# meine sau ist tot



## bullbar (14. Juni 2011)

servus


ich bin ganz neu in der szene.und hab mir ueber ebay einen wildsau rahmen gezogen. an dem wie sich spaeter zeigte der untere teil der schwinge gerissen und neben an schon mal geschweisst wurde.ein bekannter schweisser von mir meinte es waere zu heiss das wieder zuschweissen und der meinung war alutech auch.bloed nur das die sau 10 jahre alt is.und es keine ersatzteile mehr bei alutech gibt.hat also jemand ne schwinge oder interesse am rahmen oder sonst ne tolle idee fuer mich?


gruss bullbar


----------



## Lord Helmchen (19. Juni 2011)

Aus Fehlern lernen, als Mahnmal an die Wand hängen und dir nen funktionierenden Rahmen besorgen. Was solltest du sonst tun? 

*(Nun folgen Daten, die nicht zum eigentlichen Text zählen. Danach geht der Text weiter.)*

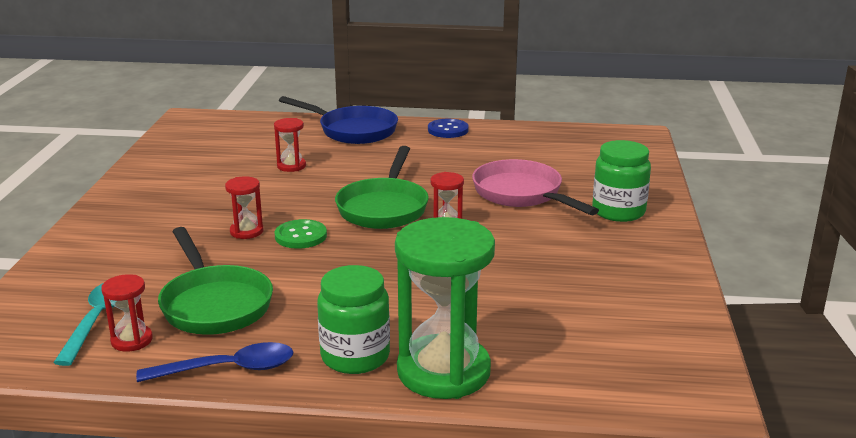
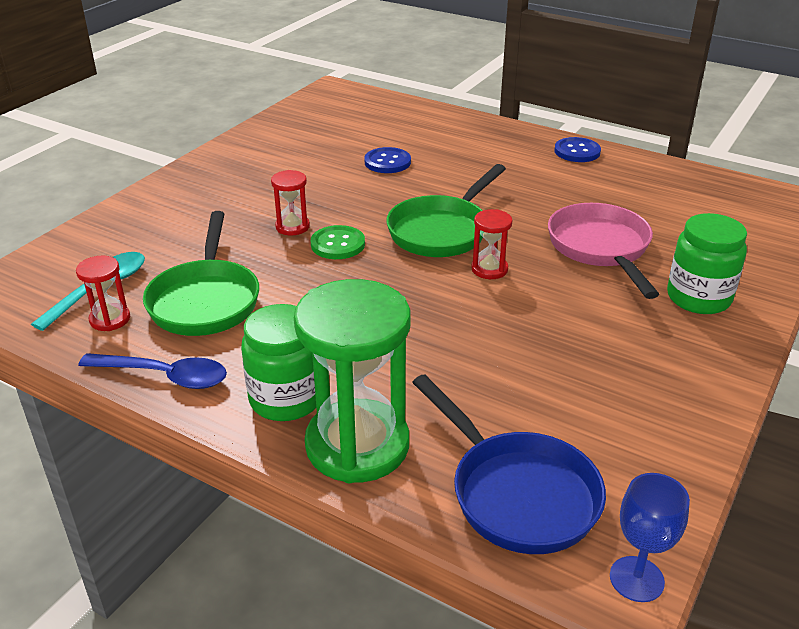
camera: 25 degrees right, 10 degrees up
(291, 166) = (387, 162): red hourglass -> blue button
(353, 130) = (477, 133): blue pan -> blue pan (517, 493)
(713, 394) = (636, 579): none -> blue goblet

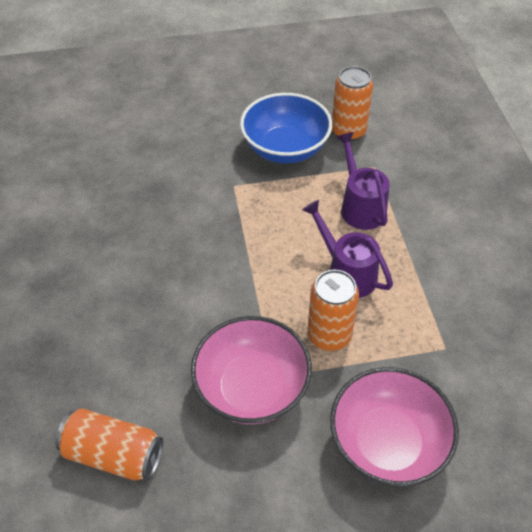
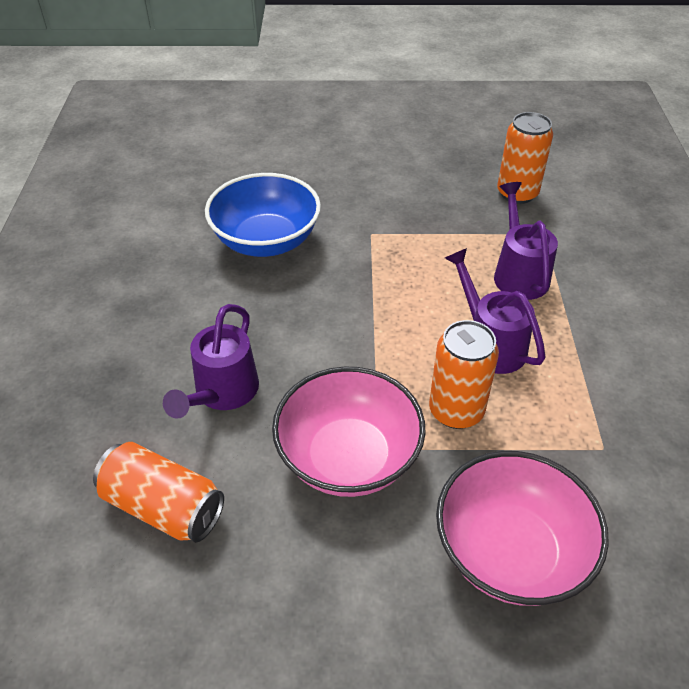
camera: 10 degrees right, 5 degrees down
(139, 350) = (222, 393): none -> purple watering can
(285, 148) = (439, 202): blue bowl -> blue bowl (266, 241)

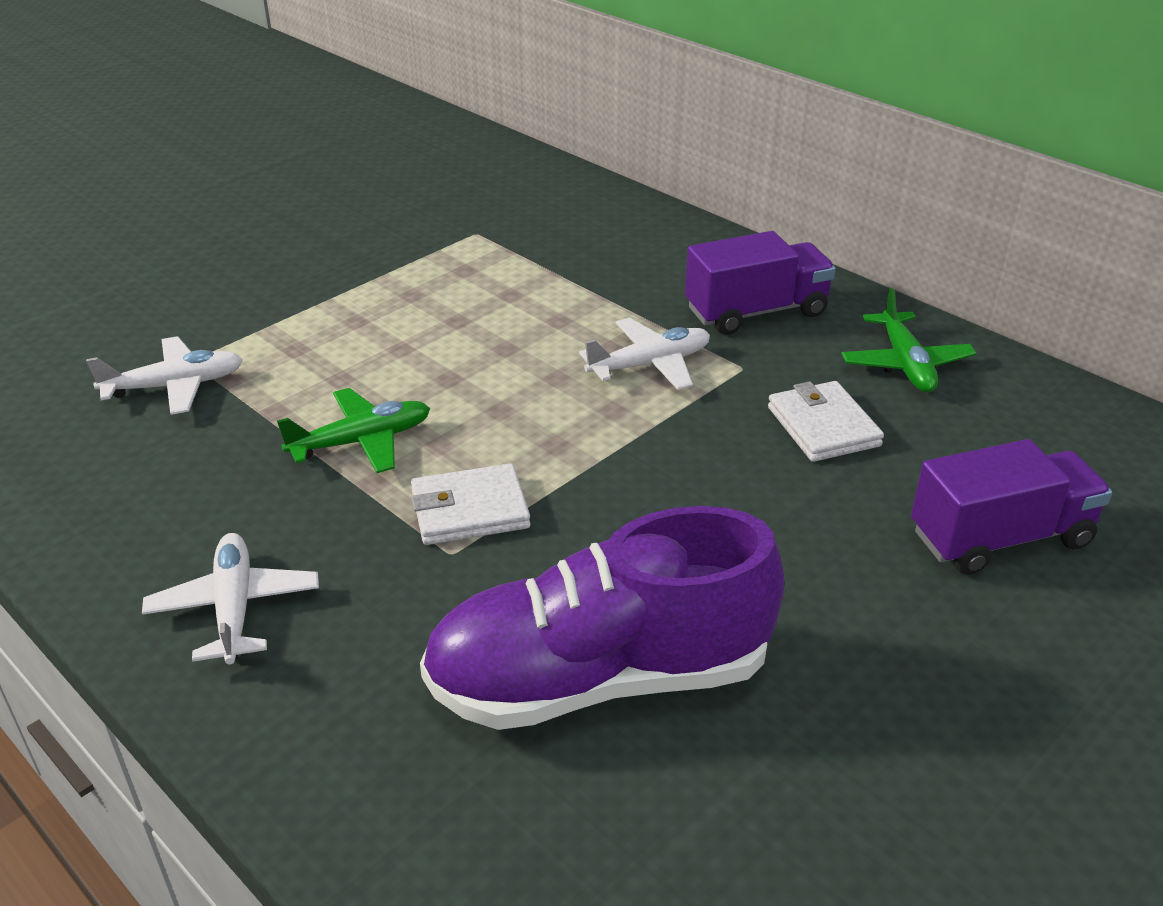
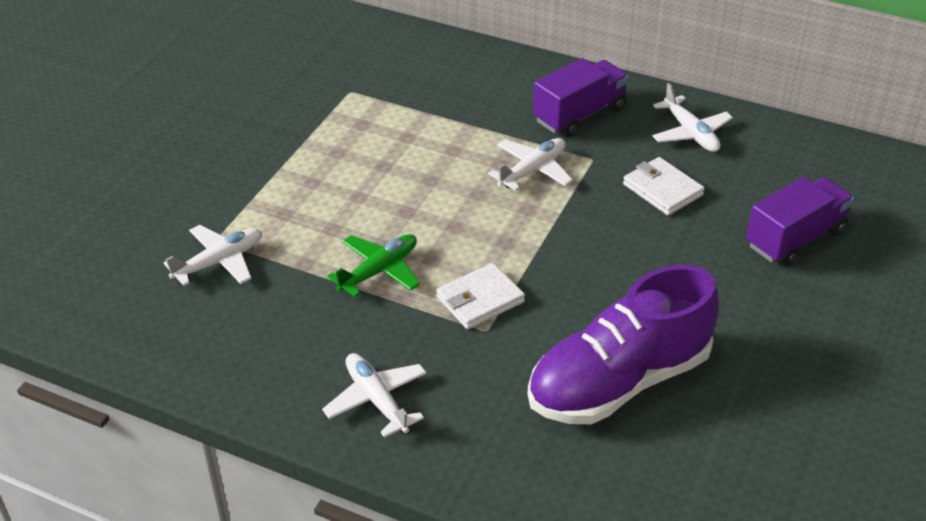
camera: 20 degrees left, 5 degrees up
(905, 364) = (690, 133): green plane -> white plane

Ich hoffe du hast in den Rahmen nicht zu viel Geld investiert, ein 10 Jahre alter Freeride-Rahmen gehört maximal noch an die Wand (oder auf die Sonntags-Genusstour zum Bäcker / Eismann).

MfG
Stefan


----------



## MTB-News.de




----------



## WilliWildsau (19. Juni 2011)

Lord Helmchen schrieb:


> Aus Fehlern lernen, als Mahnmal an die Wand hängen und dir nen funktionierenden Rahmen besorgen. Was solltest du sonst tun?
> 
> Ich hoffe du hast in den Rahmen nicht zu viel Geld investiert, ein 10 Jahre alter Freeride-Rahmen gehört maximal noch an die Wand (oder auf die Sonntags-Genusstour zum Bäcker / Eismann).
> 
> ...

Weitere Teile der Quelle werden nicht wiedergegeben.